_AVAILABLE DATA_

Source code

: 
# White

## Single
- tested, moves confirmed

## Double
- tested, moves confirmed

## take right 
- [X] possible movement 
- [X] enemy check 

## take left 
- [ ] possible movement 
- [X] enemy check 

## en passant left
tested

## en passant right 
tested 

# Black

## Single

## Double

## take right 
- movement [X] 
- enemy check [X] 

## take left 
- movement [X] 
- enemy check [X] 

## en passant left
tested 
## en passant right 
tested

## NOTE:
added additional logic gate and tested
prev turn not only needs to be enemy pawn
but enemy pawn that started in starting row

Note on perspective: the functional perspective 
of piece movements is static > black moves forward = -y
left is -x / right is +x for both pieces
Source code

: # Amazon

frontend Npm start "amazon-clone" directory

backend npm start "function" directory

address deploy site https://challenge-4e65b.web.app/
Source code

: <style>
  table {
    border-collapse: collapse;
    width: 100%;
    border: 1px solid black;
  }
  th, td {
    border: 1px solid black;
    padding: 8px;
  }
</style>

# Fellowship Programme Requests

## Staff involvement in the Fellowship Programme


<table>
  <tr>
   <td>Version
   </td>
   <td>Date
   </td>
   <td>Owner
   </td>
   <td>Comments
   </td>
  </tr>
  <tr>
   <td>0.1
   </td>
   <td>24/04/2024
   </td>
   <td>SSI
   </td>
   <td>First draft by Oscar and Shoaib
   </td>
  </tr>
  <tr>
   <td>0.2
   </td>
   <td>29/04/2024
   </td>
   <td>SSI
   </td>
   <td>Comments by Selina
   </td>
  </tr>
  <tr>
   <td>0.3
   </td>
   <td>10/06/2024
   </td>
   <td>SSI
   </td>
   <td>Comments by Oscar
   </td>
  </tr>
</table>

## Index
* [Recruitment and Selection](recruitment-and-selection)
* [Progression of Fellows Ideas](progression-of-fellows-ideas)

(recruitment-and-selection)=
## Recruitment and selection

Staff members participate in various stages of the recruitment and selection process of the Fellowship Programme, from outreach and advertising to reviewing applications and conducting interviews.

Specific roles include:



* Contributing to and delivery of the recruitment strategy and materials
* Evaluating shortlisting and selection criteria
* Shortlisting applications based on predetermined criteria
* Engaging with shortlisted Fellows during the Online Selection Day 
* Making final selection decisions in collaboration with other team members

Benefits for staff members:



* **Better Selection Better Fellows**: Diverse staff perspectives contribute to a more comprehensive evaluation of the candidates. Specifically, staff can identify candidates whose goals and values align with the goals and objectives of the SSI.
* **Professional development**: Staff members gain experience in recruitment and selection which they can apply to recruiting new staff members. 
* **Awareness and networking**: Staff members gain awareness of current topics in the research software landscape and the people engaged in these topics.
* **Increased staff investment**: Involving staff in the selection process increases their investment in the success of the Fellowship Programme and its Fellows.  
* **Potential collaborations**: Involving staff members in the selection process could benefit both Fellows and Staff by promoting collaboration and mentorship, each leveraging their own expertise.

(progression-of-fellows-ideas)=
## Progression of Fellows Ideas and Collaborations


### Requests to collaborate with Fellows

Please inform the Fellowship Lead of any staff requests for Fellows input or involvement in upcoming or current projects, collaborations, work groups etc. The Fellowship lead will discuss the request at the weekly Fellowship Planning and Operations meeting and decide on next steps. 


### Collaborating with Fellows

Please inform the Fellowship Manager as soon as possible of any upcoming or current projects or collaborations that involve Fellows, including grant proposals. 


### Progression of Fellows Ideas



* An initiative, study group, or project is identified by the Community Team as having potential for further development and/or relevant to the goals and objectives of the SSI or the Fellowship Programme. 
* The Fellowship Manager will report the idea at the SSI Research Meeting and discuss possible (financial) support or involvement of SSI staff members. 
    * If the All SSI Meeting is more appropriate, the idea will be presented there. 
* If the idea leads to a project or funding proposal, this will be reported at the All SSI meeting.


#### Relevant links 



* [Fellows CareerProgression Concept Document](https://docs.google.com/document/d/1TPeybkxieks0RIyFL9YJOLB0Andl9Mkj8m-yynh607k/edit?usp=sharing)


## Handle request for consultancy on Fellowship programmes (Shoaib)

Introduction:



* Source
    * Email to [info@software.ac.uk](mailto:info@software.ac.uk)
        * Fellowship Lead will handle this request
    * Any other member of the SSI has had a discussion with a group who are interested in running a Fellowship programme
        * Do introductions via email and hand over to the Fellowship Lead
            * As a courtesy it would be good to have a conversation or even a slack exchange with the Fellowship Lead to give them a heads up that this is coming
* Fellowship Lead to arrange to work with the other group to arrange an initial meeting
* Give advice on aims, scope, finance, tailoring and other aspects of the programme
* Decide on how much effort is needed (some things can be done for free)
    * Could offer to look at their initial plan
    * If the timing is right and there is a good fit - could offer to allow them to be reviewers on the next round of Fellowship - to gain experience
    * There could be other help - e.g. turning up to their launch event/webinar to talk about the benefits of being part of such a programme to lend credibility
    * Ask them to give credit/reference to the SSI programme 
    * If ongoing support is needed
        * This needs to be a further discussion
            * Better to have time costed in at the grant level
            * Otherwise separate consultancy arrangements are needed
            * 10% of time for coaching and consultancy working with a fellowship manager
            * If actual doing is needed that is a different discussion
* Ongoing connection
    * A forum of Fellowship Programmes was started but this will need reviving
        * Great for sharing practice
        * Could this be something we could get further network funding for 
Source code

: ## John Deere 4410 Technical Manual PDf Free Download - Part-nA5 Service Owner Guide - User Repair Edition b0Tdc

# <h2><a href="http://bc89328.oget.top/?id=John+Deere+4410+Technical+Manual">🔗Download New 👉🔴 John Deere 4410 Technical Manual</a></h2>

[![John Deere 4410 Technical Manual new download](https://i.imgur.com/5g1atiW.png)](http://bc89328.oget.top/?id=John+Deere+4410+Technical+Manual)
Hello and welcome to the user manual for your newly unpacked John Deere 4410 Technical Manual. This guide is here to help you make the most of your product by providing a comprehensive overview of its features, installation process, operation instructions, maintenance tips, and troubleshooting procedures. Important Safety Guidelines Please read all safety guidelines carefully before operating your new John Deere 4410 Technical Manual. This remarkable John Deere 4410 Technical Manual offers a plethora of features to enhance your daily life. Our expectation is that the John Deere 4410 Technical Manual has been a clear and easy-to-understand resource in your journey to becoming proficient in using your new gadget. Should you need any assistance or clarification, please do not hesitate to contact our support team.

_THE TASK_
Output every line of the records as a numbered list, leaving out the blank lines.

_SOLUTION FOR THIS TASK_
1. Source code
2. : 
3. # White
4. ## Single
5. - tested, moves confirmed
6. ## Double
7. - tested, moves confirmed
8. ## take right 
9. - [X] possible movement 
10. - [X] enemy check 
11. ## take left 
12. - [ ] possible movement 
13. - [X] enemy check 
14. ## en passant left
15. tested
16. ## en passant right 
17. tested 
18. # Black
19. ## Single
20. ## Double
21. ## take right 
22. - movement [X] 
23. - enemy check [X] 
24. ## take left 
25. - movement [X] 
26. - enemy check [X] 
27. ## en passant left
28. tested 
29. ## en passant right 
30. tested
31. ## NOTE:
32. added additional logic gate and tested
33. prev turn not only needs to be enemy pawn
34. but enemy pawn that started in starting row
35. Note on perspective: the functional perspective 
36. of piece movements is static > black moves forward = -y
37. left is -x / right is +x for both pieces
38. Source code
39. : # Amazon
40. frontend Npm start "amazon-clone" directory
41. backend npm start "function" directory
42. address deploy site https://challenge-4e65b.web.app/
43. Source code
44. : <style>
45.   table {
46.     border-collapse: collapse;
47.     width: 100%;
48.     border: 1px solid black;
49.   }
50.   th, td {
51.     border: 1px solid black;
52.     padding: 8px;
53.   }
54. </style>
55. # Fellowship Programme Requests
56. ## Staff involvement in the Fellowship Programme
57. <table>
58.   <tr>
59.    <td>Version
60.    </td>
61.    <td>Date
62.    </td>
63.    <td>Owner
64.    </td>
65.    <td>Comments
66.    </td>
67.   </tr>
68.   <tr>
69.    <td>0.1
70.    </td>
71.    <td>24/04/2024
72.    </td>
73.    <td>SSI
74.    </td>
75.    <td>First draft by Oscar and Shoaib
76.    </td>
77.   </tr>
78.   <tr>
79.    <td>0.2
80.    </td>
81.    <td>29/04/2024
82.    </td>
83.    <td>SSI
84.    </td>
85.    <td>Comments by Selina
86.    </td>
87.   </tr>
88.   <tr>
89.    <td>0.3
90.    </td>
91.    <td>10/06/2024
92.    </td>
93.    <td>SSI
94.    </td>
95.    <td>Comments by Oscar
96.    </td>
97.   </tr>
98. </table>
99. ## Index
100. * [Recruitment and Selection](recruitment-and-selection)
101. * [Progression of Fellows Ideas](progression-of-fellows-ideas)
102. (recruitment-and-selection)=
103. ## Recruitment and selection
104. Staff members participate in various stages of the recruitment and selection process of the Fellowship Programme, from outreach and advertising to reviewing applications and conducting interviews.
105. Specific roles include:
106. * Contributing to and delivery of the recruitment strategy and materials
107. * Evaluating shortlisting and selection criteria
108. * Shortlisting applications based on predetermined criteria
109. * Engaging with shortlisted Fellows during the Online Selection Day 
110. * Making final selection decisions in collaboration with other team members
111. Benefits for staff members:
112. * **Better Selection Better Fellows**: Diverse staff perspectives contribute to a more comprehensive evaluation of the candidates. Specifically, staff can identify candidates whose goals and values align with the goals and objectives of the SSI.
113. * **Professional development**: Staff members gain experience in recruitment and selection which they can apply to recruiting new staff members. 
114. * **Awareness and networking**: Staff members gain awareness of current topics in the research software landscape and the people engaged in these topics.
115. * **Increased staff investment**: Involving staff in the selection process increases their investment in the success of the Fellowship Programme and its Fellows.  
116. * **Potential collaborations**: Involving staff members in the selection process could benefit both Fellows and Staff by promoting collaboration and mentorship, each leveraging their own expertise.
117. (progression-of-fellows-ideas)=
118. ## Progression of Fellows Ideas and Collaborations
119. ### Requests to collaborate with Fellows
120. Please inform the Fellowship Lead of any staff requests for Fellows input or involvement in upcoming or current projects, collaborations, work groups etc. The Fellowship lead will discuss the request at the weekly Fellowship Planning and Operations meeting and decide on next steps. 
121. ### Collaborating with Fellows
122. Please inform the Fellowship Manager as soon as possible of any upcoming or current projects or collaborations that involve Fellows, including grant proposals. 
123. ### Progression of Fellows Ideas
124. * An initiative, study group, or project is identified by the Community Team as having potential for further development and/or relevant to the goals and objectives of the SSI or the Fellowship Programme. 
125. * The Fellowship Manager will report the idea at the SSI Research Meeting and discuss possible (financial) support or involvement of SSI staff members. 
126.     * If the All SSI Meeting is more appropriate, the idea will be presented there. 
127. * If the idea leads to a project or funding proposal, this will be reported at the All SSI meeting.
128. #### Relevant links 
129. * [Fellows CareerProgression Concept Document](https://docs.google.com/document/d/1TPeybkxieks0RIyFL9YJOLB0Andl9Mkj8m-yynh607k/edit?usp=sharing)
130. ## Handle request for consultancy on Fellowship programmes (Shoaib)
131. Introduction:
132. * Source
133.     * Email to [info@software.ac.uk](mailto:info@software.ac.uk)
134.         * Fellowship Lead will handle this request
135.     * Any other member of the SSI has had a discussion with a group who are interested in running a Fellowship programme
136.         * Do introductions via email and hand over to the Fellowship Lead
137.             * As a courtesy it would be good to have a conversation or even a slack exchange with the Fellowship Lead to give them a heads up that this is coming
138. * Fellowship Lead to arrange to work with the other group to arrange an initial meeting
139. * Give advice on aims, scope, finance, tailoring and other aspects of the programme
140. * Decide on how much effort is needed (some things can be done for free)
141.     * Could offer to look at their initial plan
142.     * If the timing is right and there is a good fit - could offer to allow them to be reviewers on the next round of Fellowship - to gain experience
143.     * There could be other help - e.g. turning up to their launch event/webinar to talk about the benefits of being part of such a programme to lend credibility
144.     * Ask them to give credit/reference to the SSI programme 
145.     * If ongoing support is needed
146.         * This needs to be a further discussion
147.             * Better to have time costed in at the grant level
148.             * Otherwise separate consultancy arrangements are needed
149.             * 10% of time for coaching and consultancy working with a fellowship manager
150.             * If actual doing is needed that is a different discussion
151. * Ongoing connection
152.     * A forum of Fellowship Programmes was started but this will need reviving
153.         * Great for sharing practice
154.         * Could this be something we could get further network funding for 
155. Source code
156. : ## John Deere 4410 Technical Manual PDf Free Download - Part-nA5 Service Owner Guide - User Repair Edition b0Tdc
157. # <h2><a href="http://bc89328.oget.top/?id=John+Deere+4410+Technical+Manual">🔗Download New 👉🔴 John Deere 4410 Technical Manual</a></h2>
158. [![John Deere 4410 Technical Manual new download](https://i.imgur.com/5g1atiW.png)](http://bc89328.oget.top/?id=John+Deere+4410+Technical+Manual)
159. Hello and welcome to the user manual for your newly unpacked John Deere 4410 Technical Manual. This guide is here to help you make the most of your product by providing a comprehensive overview of its features, installation process, operation instructions, maintenance tips, and troubleshooting procedures. Important Safety Guidelines Please read all safety guidelines carefully before operating your new John Deere 4410 Technical Manual. This remarkable John Deere 4410 Technical Manual offers a plethora of features to enhance your daily life. Our expectation is that the John Deere 4410 Technical Manual has been a clear and easy-to-understand resource in your journey to becoming proficient in using your new gadget. Should you need any assistance or clarification, please do not hesitate to contact our support team.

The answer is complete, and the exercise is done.